___ Supplied entries

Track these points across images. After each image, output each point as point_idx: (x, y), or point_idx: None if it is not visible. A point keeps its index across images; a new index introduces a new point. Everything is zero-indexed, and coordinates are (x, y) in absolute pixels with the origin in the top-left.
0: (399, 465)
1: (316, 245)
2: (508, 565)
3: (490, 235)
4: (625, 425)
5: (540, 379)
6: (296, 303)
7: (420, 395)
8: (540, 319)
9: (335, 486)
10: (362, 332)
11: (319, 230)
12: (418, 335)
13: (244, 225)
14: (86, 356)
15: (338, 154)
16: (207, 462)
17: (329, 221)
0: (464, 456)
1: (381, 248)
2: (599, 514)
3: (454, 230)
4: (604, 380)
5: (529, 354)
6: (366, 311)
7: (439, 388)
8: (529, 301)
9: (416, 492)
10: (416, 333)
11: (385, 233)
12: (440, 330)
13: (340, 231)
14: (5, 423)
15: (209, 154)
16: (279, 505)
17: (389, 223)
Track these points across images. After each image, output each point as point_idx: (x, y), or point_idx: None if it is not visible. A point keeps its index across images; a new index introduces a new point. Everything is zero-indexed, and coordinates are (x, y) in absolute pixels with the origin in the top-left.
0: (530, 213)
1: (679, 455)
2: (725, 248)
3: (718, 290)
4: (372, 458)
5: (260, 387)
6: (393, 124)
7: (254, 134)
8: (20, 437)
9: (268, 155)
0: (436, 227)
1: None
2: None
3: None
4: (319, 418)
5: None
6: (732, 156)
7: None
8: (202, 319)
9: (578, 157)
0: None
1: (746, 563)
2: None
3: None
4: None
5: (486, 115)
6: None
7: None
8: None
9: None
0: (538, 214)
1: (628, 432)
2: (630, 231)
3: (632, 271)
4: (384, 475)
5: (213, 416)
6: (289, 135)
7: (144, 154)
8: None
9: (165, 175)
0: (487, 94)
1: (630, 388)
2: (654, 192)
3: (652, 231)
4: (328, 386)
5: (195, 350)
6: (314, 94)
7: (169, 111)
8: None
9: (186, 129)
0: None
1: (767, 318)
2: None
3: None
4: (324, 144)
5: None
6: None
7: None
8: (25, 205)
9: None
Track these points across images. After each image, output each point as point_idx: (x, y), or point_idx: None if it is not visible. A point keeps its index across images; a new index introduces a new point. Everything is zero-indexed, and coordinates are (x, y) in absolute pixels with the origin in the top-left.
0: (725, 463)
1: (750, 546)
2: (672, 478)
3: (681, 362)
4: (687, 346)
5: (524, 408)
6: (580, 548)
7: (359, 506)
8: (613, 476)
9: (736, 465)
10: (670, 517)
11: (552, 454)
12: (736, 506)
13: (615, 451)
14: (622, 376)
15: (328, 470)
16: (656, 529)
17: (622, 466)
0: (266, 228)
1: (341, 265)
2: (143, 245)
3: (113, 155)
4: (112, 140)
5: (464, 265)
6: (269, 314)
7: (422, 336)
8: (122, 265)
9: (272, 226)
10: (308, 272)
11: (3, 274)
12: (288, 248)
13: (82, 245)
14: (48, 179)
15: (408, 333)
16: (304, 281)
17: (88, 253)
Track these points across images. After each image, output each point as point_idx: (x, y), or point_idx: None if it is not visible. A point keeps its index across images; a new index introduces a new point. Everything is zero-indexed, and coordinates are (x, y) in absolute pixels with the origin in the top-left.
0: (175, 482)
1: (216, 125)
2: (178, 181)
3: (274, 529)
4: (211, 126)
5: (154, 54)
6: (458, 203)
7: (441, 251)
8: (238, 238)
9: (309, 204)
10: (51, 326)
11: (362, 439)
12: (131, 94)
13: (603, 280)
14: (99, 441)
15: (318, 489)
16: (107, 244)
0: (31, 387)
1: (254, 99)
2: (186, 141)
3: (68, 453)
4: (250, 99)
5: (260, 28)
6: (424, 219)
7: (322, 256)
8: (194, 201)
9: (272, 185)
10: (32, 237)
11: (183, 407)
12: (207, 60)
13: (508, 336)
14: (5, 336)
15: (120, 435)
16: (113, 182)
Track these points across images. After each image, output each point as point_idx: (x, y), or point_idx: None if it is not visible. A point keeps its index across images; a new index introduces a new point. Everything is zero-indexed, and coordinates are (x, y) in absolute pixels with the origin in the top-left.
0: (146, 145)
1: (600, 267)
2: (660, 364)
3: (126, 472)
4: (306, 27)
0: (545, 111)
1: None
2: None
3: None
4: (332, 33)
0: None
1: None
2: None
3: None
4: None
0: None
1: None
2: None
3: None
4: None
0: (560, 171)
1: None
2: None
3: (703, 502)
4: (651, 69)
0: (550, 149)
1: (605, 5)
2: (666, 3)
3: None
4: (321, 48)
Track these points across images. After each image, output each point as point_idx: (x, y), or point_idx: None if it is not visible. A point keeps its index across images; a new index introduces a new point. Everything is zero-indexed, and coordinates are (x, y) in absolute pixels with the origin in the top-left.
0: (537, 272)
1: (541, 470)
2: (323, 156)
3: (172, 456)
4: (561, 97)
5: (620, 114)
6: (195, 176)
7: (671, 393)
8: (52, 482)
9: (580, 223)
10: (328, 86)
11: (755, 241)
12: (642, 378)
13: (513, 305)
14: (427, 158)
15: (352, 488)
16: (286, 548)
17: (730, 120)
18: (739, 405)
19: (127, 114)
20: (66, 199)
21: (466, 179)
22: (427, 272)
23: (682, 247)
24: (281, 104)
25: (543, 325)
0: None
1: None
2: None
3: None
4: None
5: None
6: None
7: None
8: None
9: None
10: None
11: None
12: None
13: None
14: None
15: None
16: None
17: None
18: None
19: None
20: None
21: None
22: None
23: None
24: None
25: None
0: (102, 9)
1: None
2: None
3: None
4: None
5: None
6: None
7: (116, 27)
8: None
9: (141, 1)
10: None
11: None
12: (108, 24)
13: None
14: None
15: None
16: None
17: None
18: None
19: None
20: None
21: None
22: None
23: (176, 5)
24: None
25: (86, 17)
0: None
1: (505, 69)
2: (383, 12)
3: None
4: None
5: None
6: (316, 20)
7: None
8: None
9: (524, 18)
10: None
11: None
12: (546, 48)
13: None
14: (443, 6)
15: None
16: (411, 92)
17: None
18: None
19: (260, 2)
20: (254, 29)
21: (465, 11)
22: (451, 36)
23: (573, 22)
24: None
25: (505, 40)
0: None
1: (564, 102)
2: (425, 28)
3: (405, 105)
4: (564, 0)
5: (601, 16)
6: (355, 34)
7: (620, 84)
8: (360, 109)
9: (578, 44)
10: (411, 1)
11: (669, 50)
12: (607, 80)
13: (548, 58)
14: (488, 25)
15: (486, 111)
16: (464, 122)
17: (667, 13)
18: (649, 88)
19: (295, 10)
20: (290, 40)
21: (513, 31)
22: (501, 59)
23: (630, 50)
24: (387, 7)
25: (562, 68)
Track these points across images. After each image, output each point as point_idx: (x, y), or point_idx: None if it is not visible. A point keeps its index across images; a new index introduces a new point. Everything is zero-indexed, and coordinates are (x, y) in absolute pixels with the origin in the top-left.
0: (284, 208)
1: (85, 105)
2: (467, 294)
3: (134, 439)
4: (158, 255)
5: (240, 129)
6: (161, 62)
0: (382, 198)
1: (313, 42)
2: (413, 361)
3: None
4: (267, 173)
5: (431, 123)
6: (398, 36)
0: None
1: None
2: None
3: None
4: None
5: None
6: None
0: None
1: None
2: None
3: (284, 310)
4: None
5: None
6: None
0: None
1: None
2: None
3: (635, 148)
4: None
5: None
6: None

______

_Problem to solve_
Copy these items out line for line, with no changes.

_Finished answer_
Track these points across images. After each image, output each point as point_idx: (x, y), or point_idx: None if it is not visible. A point keeps its index across images; a new index introduces a new point. Everything is zero-indexed, and coordinates are (x, y) in absolute pixels with the origin in the top-left.
0: (399, 465)
1: (316, 245)
2: (508, 565)
3: (490, 235)
4: (625, 425)
5: (540, 379)
6: (296, 303)
7: (420, 395)
8: (540, 319)
9: (335, 486)
10: (362, 332)
11: (319, 230)
12: (418, 335)
13: (244, 225)
14: (86, 356)
15: (338, 154)
16: (207, 462)
17: (329, 221)
0: (464, 456)
1: (381, 248)
2: (599, 514)
3: (454, 230)
4: (604, 380)
5: (529, 354)
6: (366, 311)
7: (439, 388)
8: (529, 301)
9: (416, 492)
10: (416, 333)
11: (385, 233)
12: (440, 330)
13: (340, 231)
14: (5, 423)
15: (209, 154)
16: (279, 505)
17: (389, 223)
Track these points across images. After each image, output each point as point_idx: (x, y), or point_idx: None if it is not visible. A point keeps its index across images; a new index introduces a new point. Everything is zero-indexed, and coordinates are (x, y) in absolute pixels with the origin in the top-left.
0: (530, 213)
1: (679, 455)
2: (725, 248)
3: (718, 290)
4: (372, 458)
5: (260, 387)
6: (393, 124)
7: (254, 134)
8: (20, 437)
9: (268, 155)
0: (436, 227)
1: None
2: None
3: None
4: (319, 418)
5: None
6: (732, 156)
7: None
8: (202, 319)
9: (578, 157)
0: None
1: (746, 563)
2: None
3: None
4: None
5: (486, 115)
6: None
7: None
8: None
9: None
0: (538, 214)
1: (628, 432)
2: (630, 231)
3: (632, 271)
4: (384, 475)
5: (213, 416)
6: (289, 135)
7: (144, 154)
8: None
9: (165, 175)
0: (487, 94)
1: (630, 388)
2: (654, 192)
3: (652, 231)
4: (328, 386)
5: (195, 350)
6: (314, 94)
7: (169, 111)
8: None
9: (186, 129)
0: None
1: (767, 318)
2: None
3: None
4: (324, 144)
5: None
6: None
7: None
8: (25, 205)
9: None
Track these points across images. After each image, output each point as point_idx: (x, y), or point_idx: None if it is not visible. A point keeps its index across images; a new index introduces a new point. Everything is zero-indexed, and coordinates are (x, y) in absolute pixels with the origin in the top-left.
0: (725, 463)
1: (750, 546)
2: (672, 478)
3: (681, 362)
4: (687, 346)
5: (524, 408)
6: (580, 548)
7: (359, 506)
8: (613, 476)
9: (736, 465)
10: (670, 517)
11: (552, 454)
12: (736, 506)
13: (615, 451)
14: (622, 376)
15: (328, 470)
16: (656, 529)
17: (622, 466)
0: (266, 228)
1: (341, 265)
2: (143, 245)
3: (113, 155)
4: (112, 140)
5: (464, 265)
6: (269, 314)
7: (422, 336)
8: (122, 265)
9: (272, 226)
10: (308, 272)
11: (3, 274)
12: (288, 248)
13: (82, 245)
14: (48, 179)
15: (408, 333)
16: (304, 281)
17: (88, 253)
Track these points across images. After each image, output each point as point_idx: (x, y), or point_idx: None if it is not visible. A point keeps its index across images; a new index introduces a new point. Everything is zero-indexed, and coordinates are (x, y) in absolute pixels with the origin in the top-left.
0: (175, 482)
1: (216, 125)
2: (178, 181)
3: (274, 529)
4: (211, 126)
5: (154, 54)
6: (458, 203)
7: (441, 251)
8: (238, 238)
9: (309, 204)
10: (51, 326)
11: (362, 439)
12: (131, 94)
13: (603, 280)
14: (99, 441)
15: (318, 489)
16: (107, 244)
0: (31, 387)
1: (254, 99)
2: (186, 141)
3: (68, 453)
4: (250, 99)
5: (260, 28)
6: (424, 219)
7: (322, 256)
8: (194, 201)
9: (272, 185)
10: (32, 237)
11: (183, 407)
12: (207, 60)
13: (508, 336)
14: (5, 336)
15: (120, 435)
16: (113, 182)
Track these points across images. After each image, output each point as point_idx: (x, y), or point_idx: None if it is not visible. A point keeps its index across images; a new index introduces a new point. Everything is zero-indexed, and coordinates are (x, y) in absolute pixels with the origin in the top-left.
0: (146, 145)
1: (600, 267)
2: (660, 364)
3: (126, 472)
4: (306, 27)
0: (545, 111)
1: None
2: None
3: None
4: (332, 33)
0: None
1: None
2: None
3: None
4: None
0: None
1: None
2: None
3: None
4: None
0: (560, 171)
1: None
2: None
3: (703, 502)
4: (651, 69)
0: (550, 149)
1: (605, 5)
2: (666, 3)
3: None
4: (321, 48)
Track these points across images. After each image, output each point as point_idx: (x, y), or point_idx: None if it is not visible. A point keeps its index across images; a new index introduces a new point. Everything is zero-indexed, and coordinates are (x, y) in absolute pixels with the origin in the top-left.
0: (537, 272)
1: (541, 470)
2: (323, 156)
3: (172, 456)
4: (561, 97)
5: (620, 114)
6: (195, 176)
7: (671, 393)
8: (52, 482)
9: (580, 223)
10: (328, 86)
11: (755, 241)
12: (642, 378)
13: (513, 305)
14: (427, 158)
15: (352, 488)
16: (286, 548)
17: (730, 120)
18: (739, 405)
19: (127, 114)
20: (66, 199)
21: (466, 179)
22: (427, 272)
23: (682, 247)
24: (281, 104)
25: (543, 325)
0: None
1: None
2: None
3: None
4: None
5: None
6: None
7: None
8: None
9: None
10: None
11: None
12: None
13: None
14: None
15: None
16: None
17: None
18: None
19: None
20: None
21: None
22: None
23: None
24: None
25: None
0: (102, 9)
1: None
2: None
3: None
4: None
5: None
6: None
7: (116, 27)
8: None
9: (141, 1)
10: None
11: None
12: (108, 24)
13: None
14: None
15: None
16: None
17: None
18: None
19: None
20: None
21: None
22: None
23: (176, 5)
24: None
25: (86, 17)
0: None
1: (505, 69)
2: (383, 12)
3: None
4: None
5: None
6: (316, 20)
7: None
8: None
9: (524, 18)
10: None
11: None
12: (546, 48)
13: None
14: (443, 6)
15: None
16: (411, 92)
17: None
18: None
19: (260, 2)
20: (254, 29)
21: (465, 11)
22: (451, 36)
23: (573, 22)
24: None
25: (505, 40)
0: None
1: (564, 102)
2: (425, 28)
3: (405, 105)
4: (564, 0)
5: (601, 16)
6: (355, 34)
7: (620, 84)
8: (360, 109)
9: (578, 44)
10: (411, 1)
11: (669, 50)
12: (607, 80)
13: (548, 58)
14: (488, 25)
15: (486, 111)
16: (464, 122)
17: (667, 13)
18: (649, 88)
19: (295, 10)
20: (290, 40)
21: (513, 31)
22: (501, 59)
23: (630, 50)
24: (387, 7)
25: (562, 68)
Track these points across images. After each image, output each point as point_idx: (x, y), or point_idx: None if it is not visible. A point keeps its index across images; a new index introduces a new point. Everything is zero-indexed, and coordinates are (x, y) in absolute pixels with the origin in the top-left.
0: (284, 208)
1: (85, 105)
2: (467, 294)
3: (134, 439)
4: (158, 255)
5: (240, 129)
6: (161, 62)
0: (382, 198)
1: (313, 42)
2: (413, 361)
3: None
4: (267, 173)
5: (431, 123)
6: (398, 36)
0: None
1: None
2: None
3: None
4: None
5: None
6: None
0: None
1: None
2: None
3: (284, 310)
4: None
5: None
6: None
0: None
1: None
2: None
3: (635, 148)
4: None
5: None
6: None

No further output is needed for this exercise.